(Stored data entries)
-------

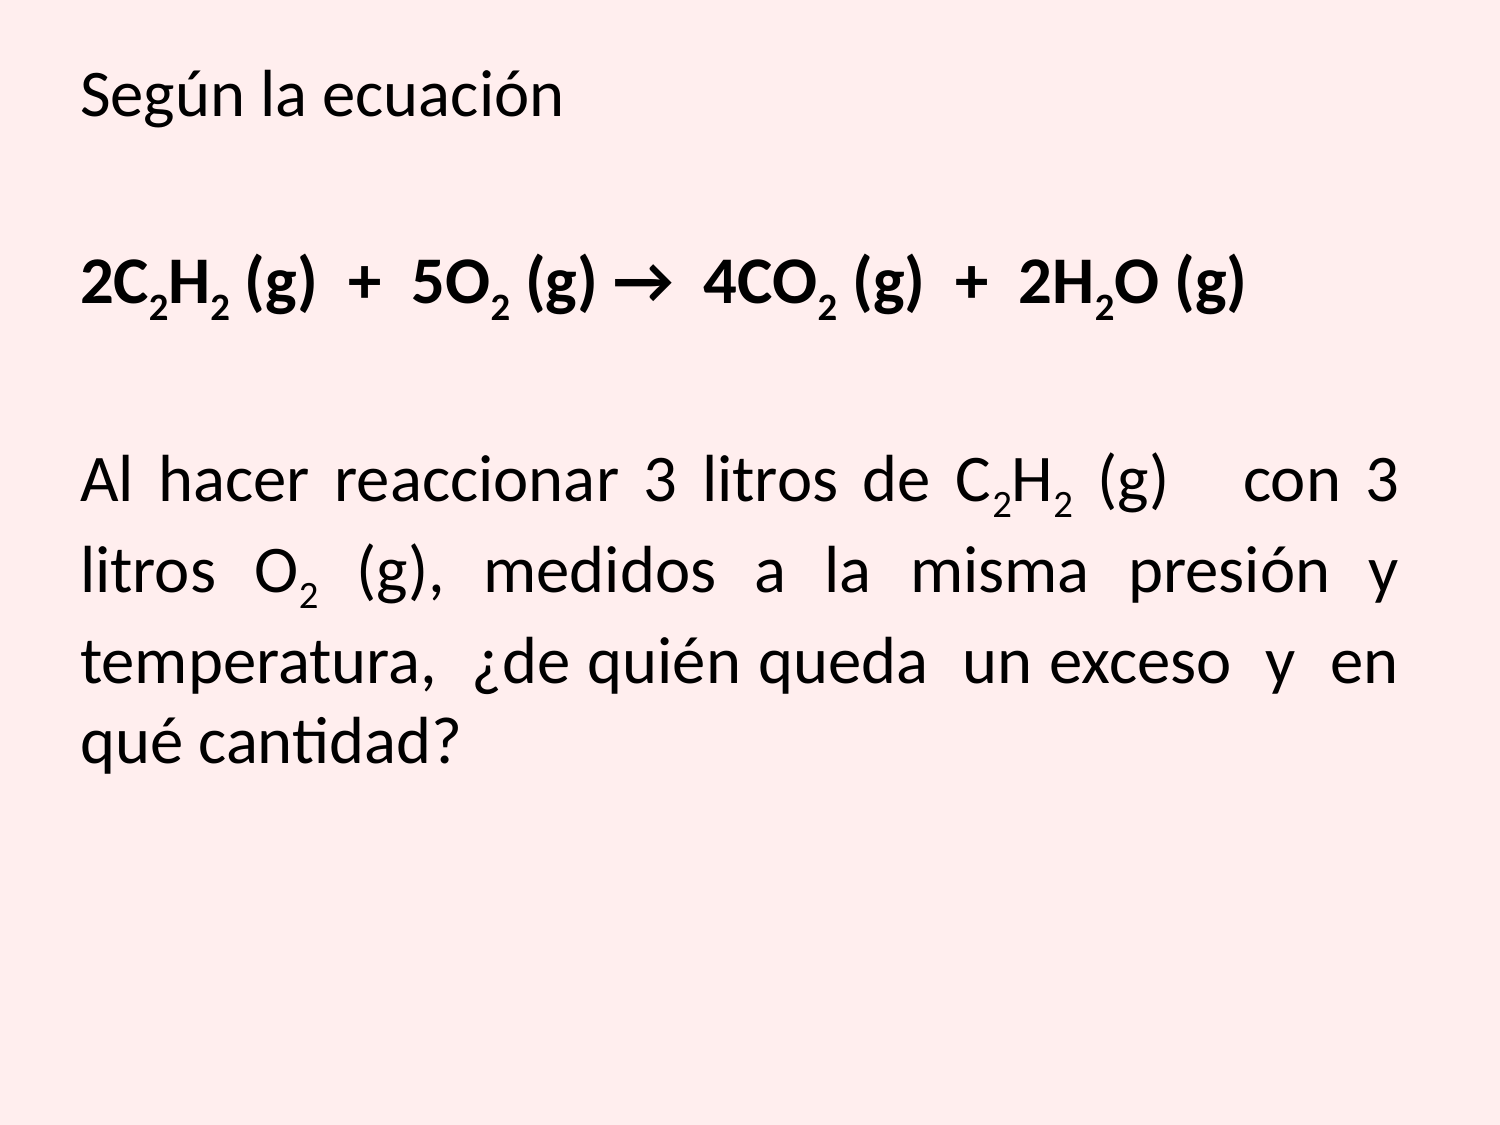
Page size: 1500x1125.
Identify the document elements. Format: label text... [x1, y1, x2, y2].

list Según la ecuación 2C2H2 (g) + 5O2 (g) → 4CO2 (g) + 2H2O (g) Al hacer reaccionar 3 litros de C2H2 (g) con 3 litros O2 (g), medidos a la misma presión y temperatura, ¿de quién queda un exceso y en qué cantidad? [64, 42, 1415, 786]
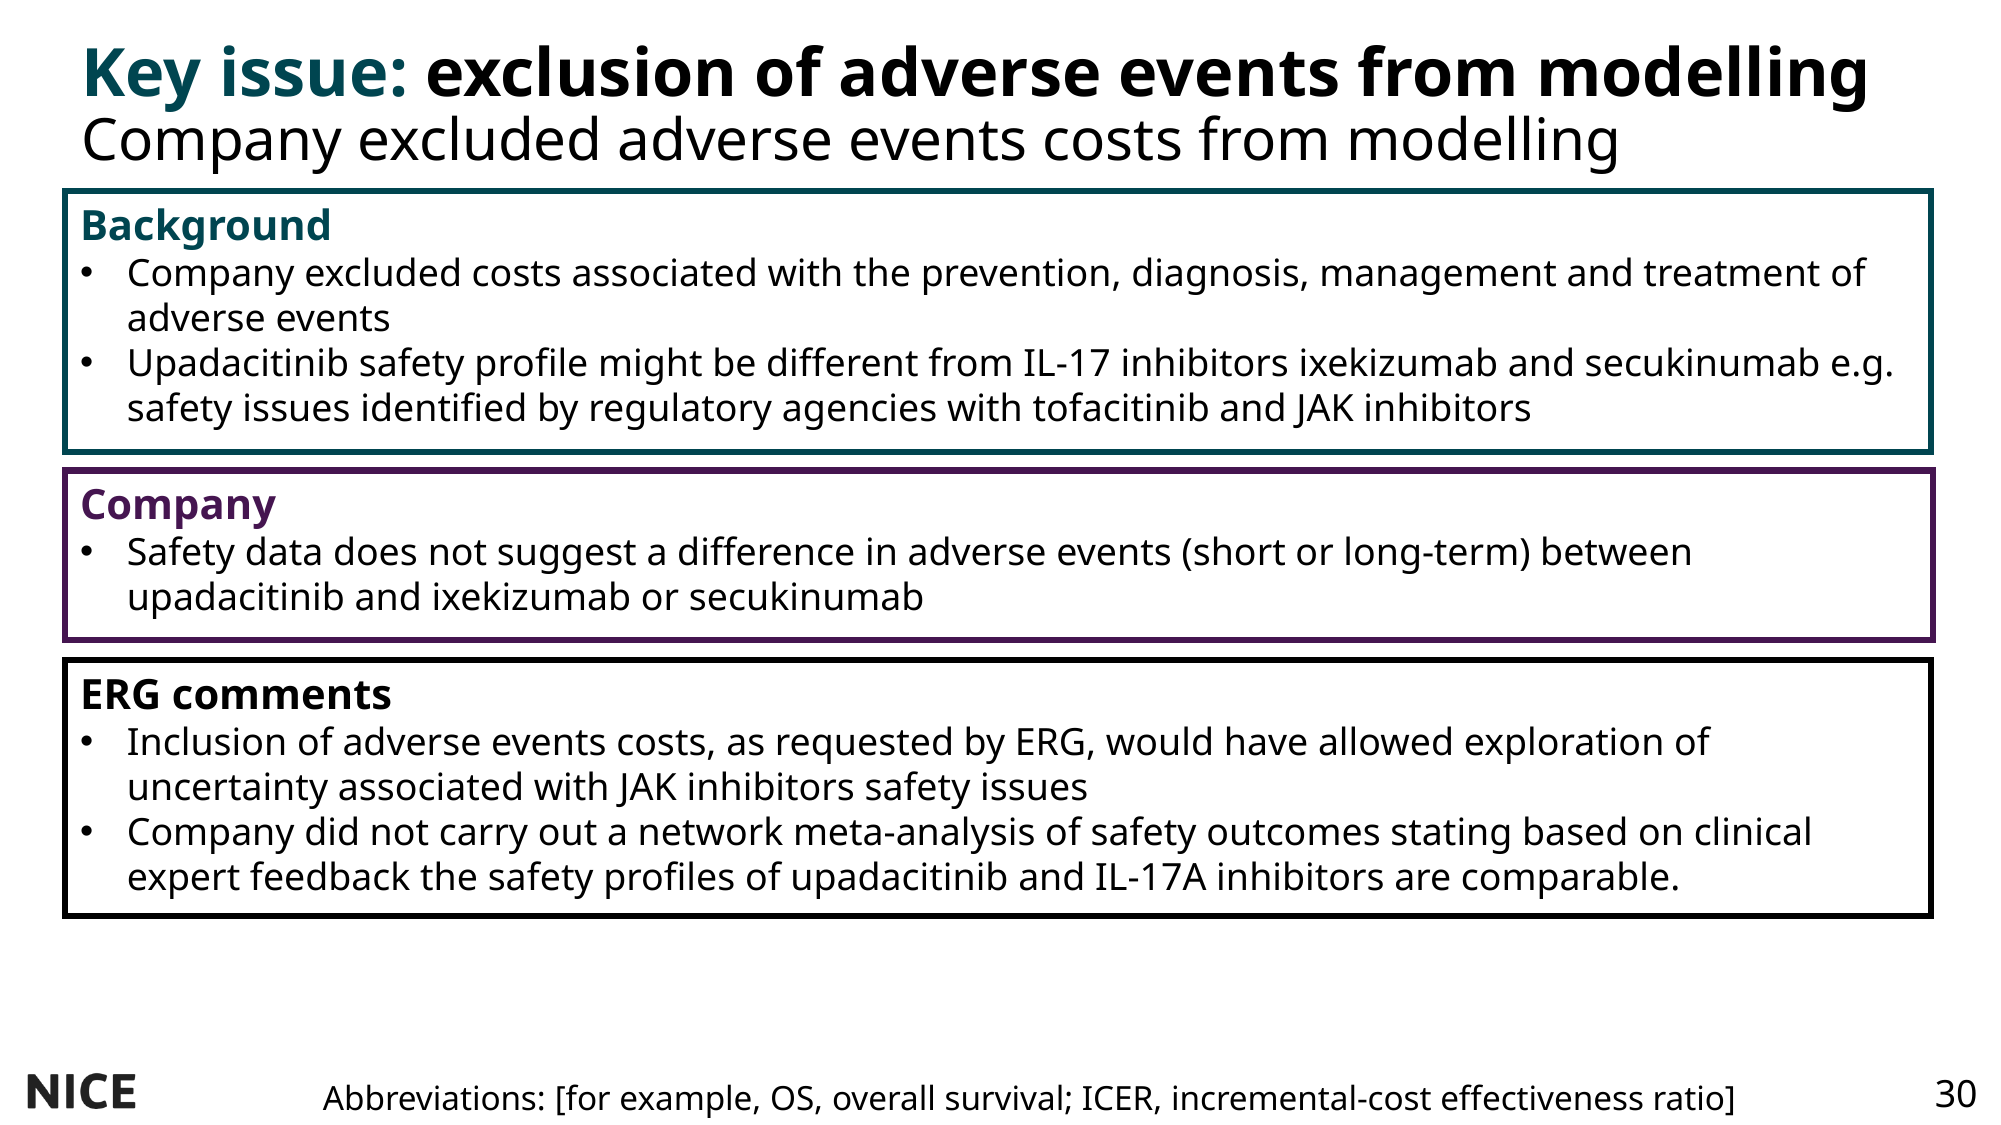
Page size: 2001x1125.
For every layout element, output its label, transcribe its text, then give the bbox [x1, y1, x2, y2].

text_box Abbreviations: [for example, OS, overall survival; ICER, incremental-cost effectiveness ratio] [308, 1069, 1754, 1125]
text_box ERG comments Inclusion of adverse events costs, as requested by ERG, would have allowed exploration of uncertainty associated with JAK inhibitors safety issues Company did not carry out a network meta-analysis of safety outcomes stating based on clinical expert feedback the safety profiles of upadacitinib and IL-17A inhibitors are comparable. [64, 659, 1932, 917]
picture [26, 1072, 137, 1109]
text_box Company Safety data does not suggest a difference in adverse events (short or long-term) between upadacitinib and ixekizumab or secukinumab [64, 470, 1934, 641]
text_box Background Company excluded costs associated with the prevention, diagnosis, management and treatment of adverse events Upadacitinib safety profile might be different from IL-17 inhibitors ixekizumab and secukinumab e.g. safety issues identified by regulatory agencies with tofacitinib and JAK inhibitors [64, 190, 1932, 453]
text_box Key issue: exclusion of adverse events from modelling Company excluded adverse events costs from modelling [66, 31, 1933, 209]
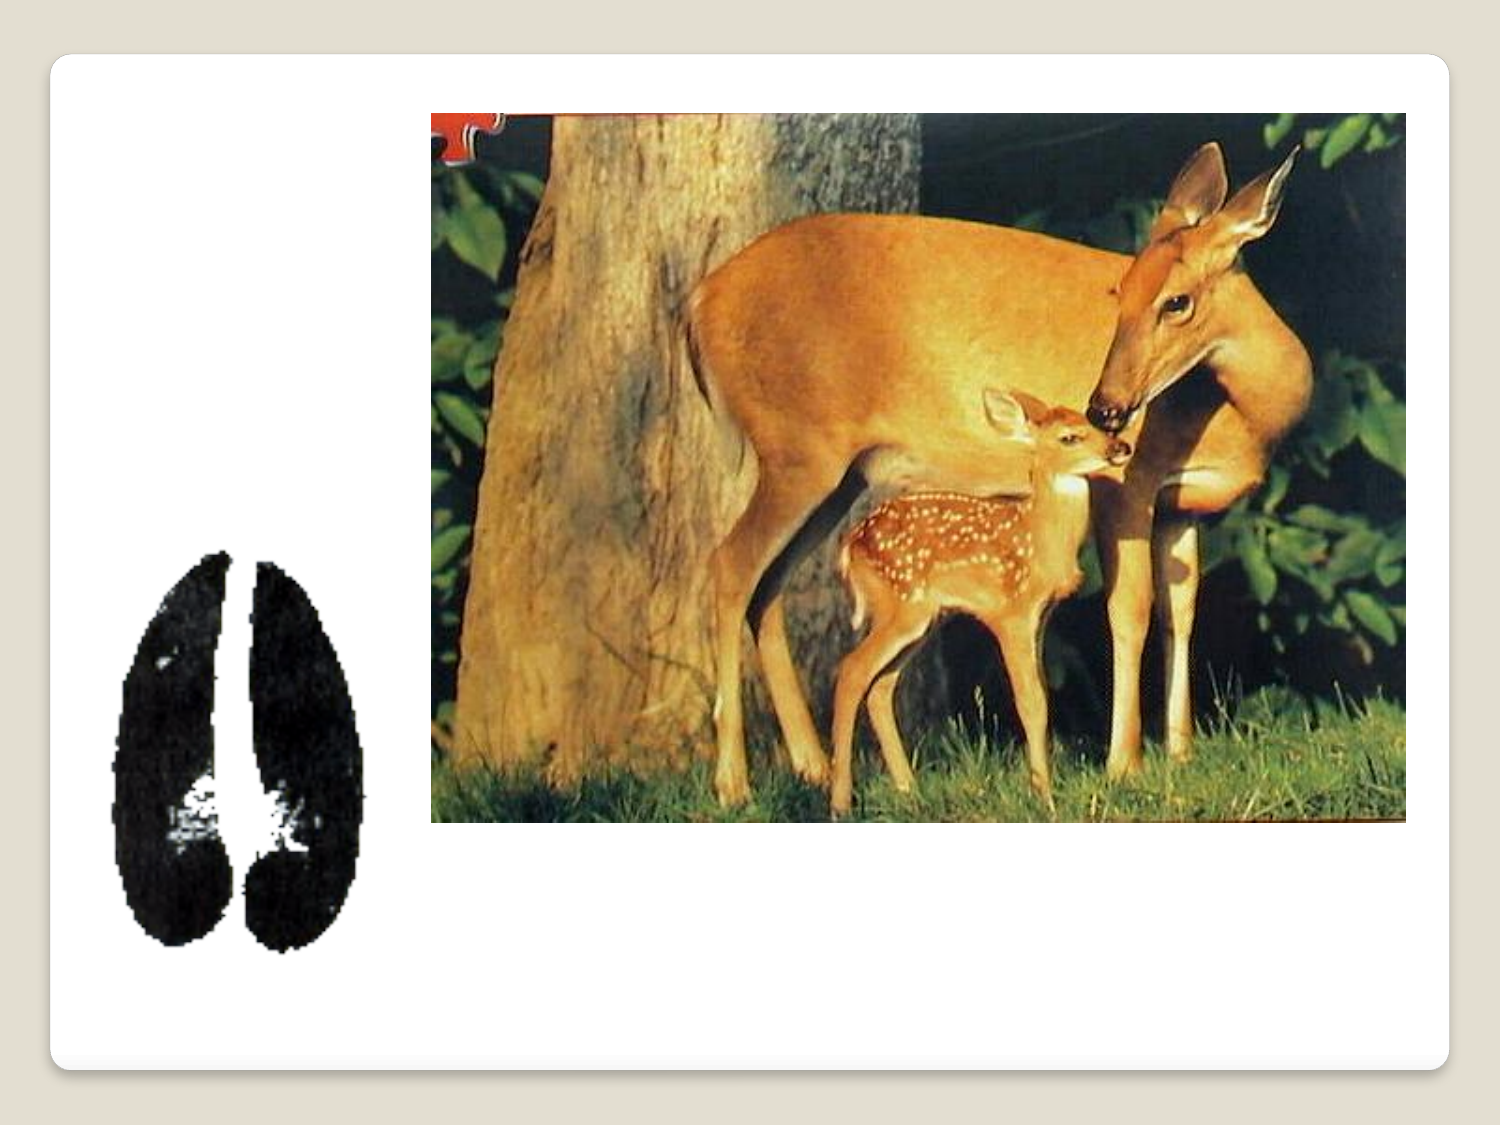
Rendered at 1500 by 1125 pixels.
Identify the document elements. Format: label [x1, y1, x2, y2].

picture [430, 113, 1407, 823]
picture [64, 503, 418, 993]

-------

## Goal of the exercise
Taking the records above as input, show every line in which the word "size" is present.

## Solution for this problem
Page size: 1500x1125.
Page size: 2001x1125.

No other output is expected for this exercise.